Goal of the exercise: Copy out the data below from the line containing "40: (320, 315, 10.70)" to the line containing "46: (307, 117, 20.86)", both lines included, with all images left out.
>>>
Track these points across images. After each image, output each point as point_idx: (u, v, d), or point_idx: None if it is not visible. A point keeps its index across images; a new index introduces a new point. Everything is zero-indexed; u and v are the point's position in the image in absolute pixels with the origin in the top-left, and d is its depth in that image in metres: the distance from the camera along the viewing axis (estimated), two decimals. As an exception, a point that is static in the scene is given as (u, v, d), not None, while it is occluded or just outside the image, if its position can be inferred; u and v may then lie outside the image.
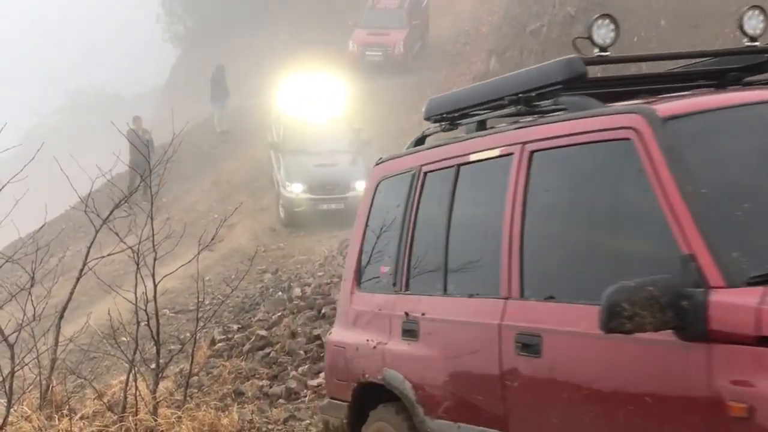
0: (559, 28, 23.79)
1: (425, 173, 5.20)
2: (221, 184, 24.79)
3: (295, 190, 20.06)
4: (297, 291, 12.85)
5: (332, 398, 5.69)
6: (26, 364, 7.21)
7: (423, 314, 4.88)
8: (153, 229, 6.83)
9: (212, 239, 7.36)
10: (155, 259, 6.89)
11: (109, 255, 7.26)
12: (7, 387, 6.81)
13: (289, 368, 9.29)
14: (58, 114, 64.21)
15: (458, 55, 32.75)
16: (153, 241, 6.86)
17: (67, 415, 6.77)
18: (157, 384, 7.10)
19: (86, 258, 7.18)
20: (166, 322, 14.05)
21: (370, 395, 5.25)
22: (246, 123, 28.11)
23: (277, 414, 7.84)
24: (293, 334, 10.32)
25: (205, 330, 11.25)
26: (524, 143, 4.45)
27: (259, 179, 24.30)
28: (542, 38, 24.05)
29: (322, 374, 8.70)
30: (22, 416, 6.76)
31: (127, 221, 7.30)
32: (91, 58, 71.76)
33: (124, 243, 6.95)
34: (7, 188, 6.94)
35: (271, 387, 8.86)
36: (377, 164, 5.82)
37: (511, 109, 4.79)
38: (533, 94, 4.61)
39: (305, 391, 8.48)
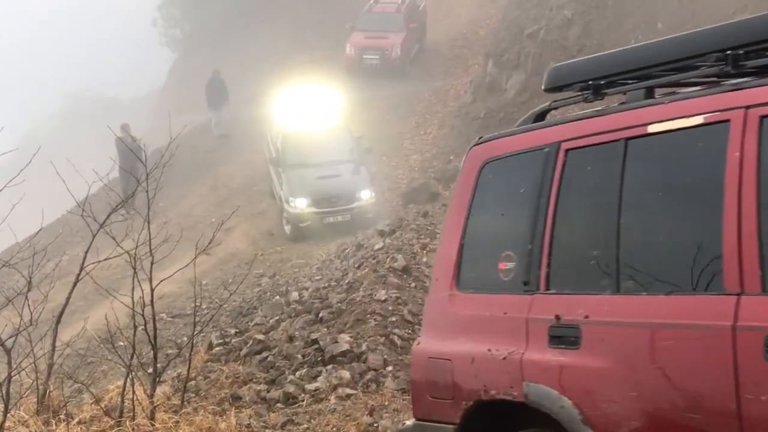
0: (556, 31, 23.81)
1: (567, 150, 4.44)
2: (219, 189, 24.78)
3: (300, 205, 19.63)
4: (295, 295, 12.83)
5: (424, 420, 4.87)
6: (23, 369, 7.19)
7: (586, 317, 4.12)
8: (150, 234, 6.81)
9: (209, 243, 7.34)
10: (152, 264, 6.87)
11: (106, 259, 7.24)
12: (4, 392, 6.79)
13: (286, 372, 9.27)
14: (55, 118, 64.22)
15: (456, 59, 32.77)
16: (150, 246, 6.84)
17: (64, 420, 6.75)
18: (154, 388, 7.09)
19: (83, 262, 7.16)
20: (164, 327, 14.04)
21: (490, 416, 4.55)
22: (243, 127, 28.08)
23: (275, 418, 7.82)
24: (291, 338, 10.30)
25: (202, 334, 11.25)
26: (747, 107, 3.75)
27: (256, 183, 24.29)
28: (540, 41, 24.07)
29: (320, 378, 8.69)
30: (19, 421, 6.73)
31: (124, 225, 7.29)
32: (89, 63, 71.74)
33: (121, 247, 6.93)
34: (3, 192, 6.92)
35: (268, 391, 8.84)
36: (476, 144, 5.08)
37: (695, 71, 4.23)
38: (742, 51, 4.01)
39: (303, 395, 8.46)
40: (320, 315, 10.70)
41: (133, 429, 6.65)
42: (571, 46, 23.53)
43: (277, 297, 13.84)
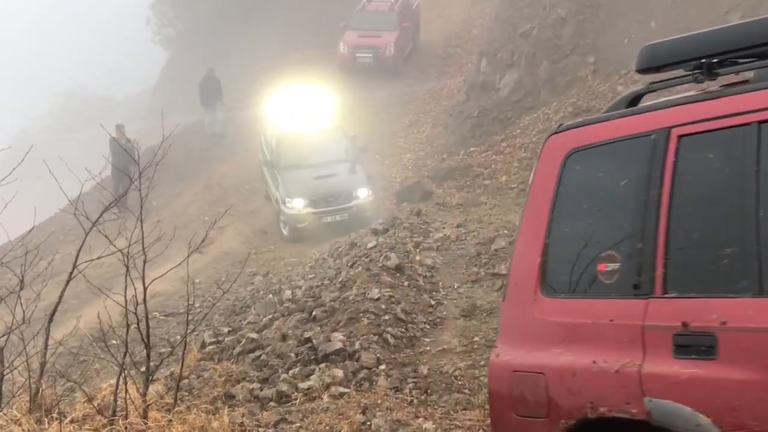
0: (549, 30, 23.85)
1: (680, 137, 4.02)
2: (212, 187, 24.76)
3: (297, 205, 19.56)
4: (288, 293, 12.84)
5: None
6: (16, 368, 7.18)
7: (723, 323, 3.64)
8: (143, 232, 6.81)
9: (202, 242, 7.33)
10: (145, 262, 6.86)
11: (98, 258, 7.22)
12: (-4, 390, 6.79)
13: (279, 371, 9.27)
14: (47, 117, 64.12)
15: (449, 58, 32.81)
16: (143, 244, 6.83)
17: (56, 419, 6.74)
18: (147, 387, 7.08)
19: (76, 261, 7.15)
20: (157, 325, 14.04)
21: None
22: (237, 126, 28.07)
23: (268, 417, 7.82)
24: (284, 337, 10.30)
25: (195, 333, 11.25)
26: None
27: (250, 182, 24.28)
28: (533, 40, 24.10)
29: (313, 377, 8.69)
30: (11, 420, 6.72)
31: (117, 224, 7.28)
32: (81, 61, 71.67)
33: (114, 246, 6.92)
34: (-4, 191, 6.92)
35: (261, 390, 8.83)
36: (555, 133, 4.58)
37: None
38: None
39: (296, 394, 8.46)
40: (313, 313, 10.70)
41: (126, 428, 6.64)
42: (565, 45, 23.57)
43: (271, 295, 13.84)
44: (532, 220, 4.49)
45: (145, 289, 6.87)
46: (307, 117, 20.86)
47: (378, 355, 9.07)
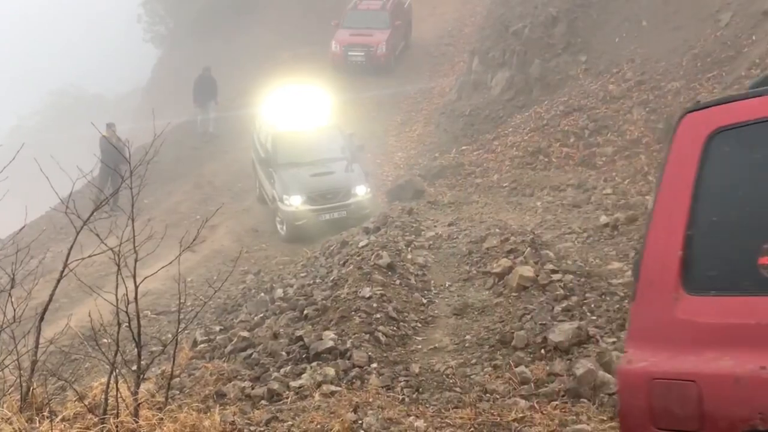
0: (541, 28, 23.89)
1: None
2: (203, 186, 24.72)
3: (294, 202, 19.25)
4: (279, 292, 12.83)
5: None
6: (6, 366, 7.17)
7: None
8: (134, 231, 6.79)
9: (194, 240, 7.32)
10: (136, 261, 6.85)
11: (89, 256, 7.20)
12: (-13, 389, 6.77)
13: (271, 369, 9.26)
14: (38, 115, 63.93)
15: (441, 56, 32.84)
16: (134, 243, 6.82)
17: (47, 417, 6.72)
18: (138, 386, 7.06)
19: (67, 259, 7.13)
20: (148, 324, 14.01)
21: None
22: (228, 124, 28.03)
23: (259, 415, 7.81)
24: (275, 336, 10.30)
25: (187, 331, 11.23)
26: None
27: (241, 180, 24.26)
28: (524, 39, 24.14)
29: (305, 375, 8.69)
30: (2, 418, 6.71)
31: (108, 222, 7.26)
32: (72, 59, 71.49)
33: (105, 244, 6.90)
34: (-13, 189, 6.90)
35: (253, 388, 8.83)
36: (692, 111, 4.11)
37: None
38: None
39: (287, 392, 8.45)
40: (305, 312, 10.70)
41: (117, 426, 6.63)
42: (557, 43, 23.63)
43: (262, 294, 13.83)
44: (668, 210, 3.98)
45: (136, 287, 6.86)
46: (302, 115, 20.69)
47: (370, 353, 9.07)
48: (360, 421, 7.24)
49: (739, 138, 3.84)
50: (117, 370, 6.94)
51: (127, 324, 6.93)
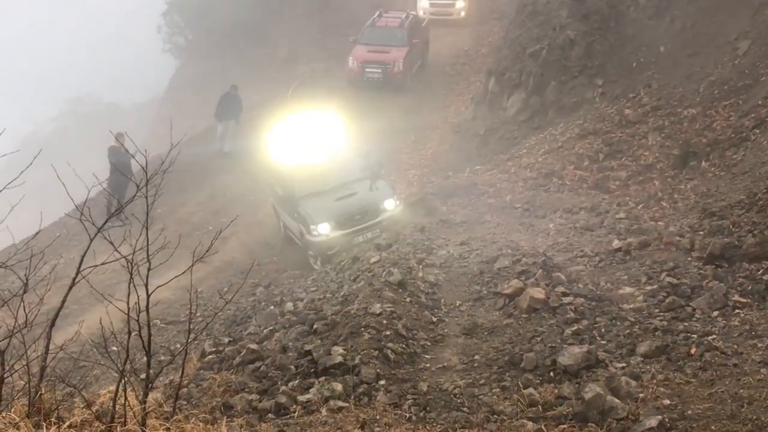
0: (558, 51, 23.92)
1: None
2: (217, 197, 24.78)
3: (323, 231, 18.24)
4: (289, 306, 12.85)
5: None
6: (16, 371, 7.18)
7: None
8: (148, 240, 6.81)
9: (207, 251, 7.33)
10: (149, 270, 6.87)
11: (102, 264, 7.22)
12: (-5, 393, 6.77)
13: (279, 383, 9.26)
14: (55, 122, 64.29)
15: (457, 75, 32.90)
16: (147, 252, 6.83)
17: (55, 423, 6.73)
18: (146, 395, 7.06)
19: (79, 266, 7.14)
20: (157, 333, 14.04)
21: None
22: (244, 137, 28.08)
23: (266, 429, 7.81)
24: (284, 349, 10.30)
25: (196, 342, 11.24)
26: None
27: (254, 193, 24.28)
28: (541, 60, 24.16)
29: (312, 390, 8.69)
30: (10, 423, 6.72)
31: (122, 230, 7.28)
32: (91, 68, 71.93)
33: (119, 252, 6.92)
34: (3, 194, 6.93)
35: (260, 401, 8.82)
36: None
37: None
38: None
39: (295, 406, 8.44)
40: (314, 326, 10.70)
41: (124, 435, 6.64)
42: (573, 66, 23.65)
43: (272, 307, 13.84)
44: None
45: (148, 296, 6.87)
46: (313, 142, 19.61)
47: (378, 370, 9.06)
48: (366, 438, 7.22)
49: None
50: (126, 379, 6.94)
51: (137, 332, 6.94)
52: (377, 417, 7.82)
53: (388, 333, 9.91)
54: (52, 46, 77.74)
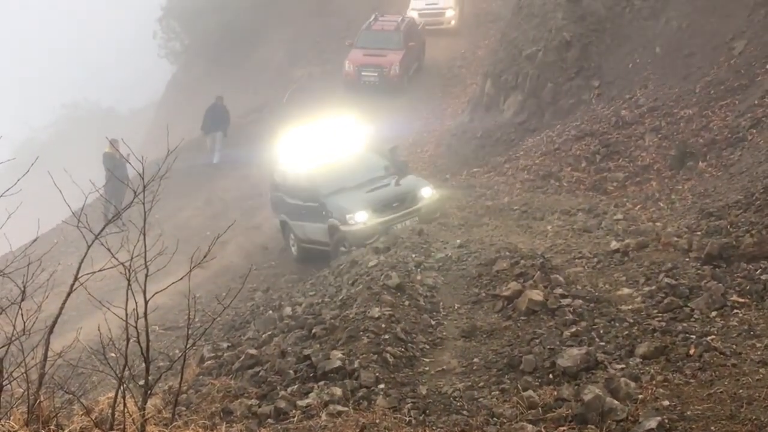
0: (554, 52, 23.94)
1: None
2: (214, 202, 24.79)
3: (360, 218, 17.23)
4: (288, 310, 12.84)
5: None
6: (14, 379, 7.17)
7: None
8: (146, 246, 6.81)
9: (205, 257, 7.33)
10: (147, 276, 6.86)
11: (100, 270, 7.22)
12: (-6, 401, 6.77)
13: (278, 388, 9.25)
14: (52, 128, 64.27)
15: (454, 78, 32.91)
16: (145, 258, 6.83)
17: (54, 431, 6.72)
18: (145, 401, 7.06)
19: (77, 273, 7.14)
20: (156, 339, 14.02)
21: None
22: (239, 141, 28.11)
23: (266, 434, 7.81)
24: (283, 354, 10.29)
25: (194, 347, 11.22)
26: None
27: (252, 198, 24.31)
28: (538, 62, 24.19)
29: (312, 394, 8.68)
30: (9, 431, 6.71)
31: (119, 237, 7.27)
32: (87, 73, 71.93)
33: (116, 258, 6.91)
34: (0, 201, 6.93)
35: (259, 406, 8.82)
36: None
37: None
38: None
39: (294, 411, 8.44)
40: (313, 331, 10.69)
41: (123, 441, 6.63)
42: (570, 68, 23.67)
43: (270, 312, 13.83)
44: None
45: (146, 302, 6.86)
46: (334, 144, 19.20)
47: (377, 374, 9.05)
48: (366, 442, 7.22)
49: None
50: (124, 385, 6.94)
51: (135, 339, 6.94)
52: (377, 421, 7.81)
53: (386, 337, 9.91)
54: (48, 51, 77.71)
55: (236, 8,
<<<
Solution to this problem:
40: (320, 315, 10.70)
41: (133, 429, 6.65)
42: (571, 46, 23.53)
43: (277, 297, 13.84)
0: (549, 30, 23.85)
1: (680, 137, 4.02)
2: (212, 187, 24.76)
3: (297, 205, 19.56)
4: (288, 293, 12.84)
5: None
6: (16, 368, 7.18)
7: (723, 323, 3.64)
8: (143, 232, 6.81)
9: (202, 242, 7.33)
10: (145, 262, 6.86)
11: (98, 258, 7.22)
12: (-4, 390, 6.79)
13: (279, 371, 9.27)
14: (47, 117, 64.12)
15: (449, 58, 32.81)
16: (143, 244, 6.83)
17: (56, 419, 6.74)
18: (147, 387, 7.08)
19: (76, 261, 7.15)
20: (157, 325, 14.04)
21: None
22: (237, 126, 28.07)
23: (268, 417, 7.82)
24: (284, 337, 10.30)
25: (195, 333, 11.25)
26: None
27: (250, 182, 24.28)
28: (533, 40, 24.10)
29: (313, 377, 8.69)
30: (11, 420, 6.72)
31: (117, 224, 7.28)
32: (81, 61, 71.67)
33: (114, 246, 6.92)
34: (-4, 191, 6.92)
35: (261, 390, 8.83)
36: (555, 133, 4.58)
37: None
38: None
39: (296, 394, 8.46)
40: (313, 313, 10.70)
41: (126, 428, 6.64)
42: (565, 45, 23.57)
43: (271, 295, 13.84)
44: (532, 220, 4.49)
45: (145, 289, 6.87)
46: (307, 117, 20.86)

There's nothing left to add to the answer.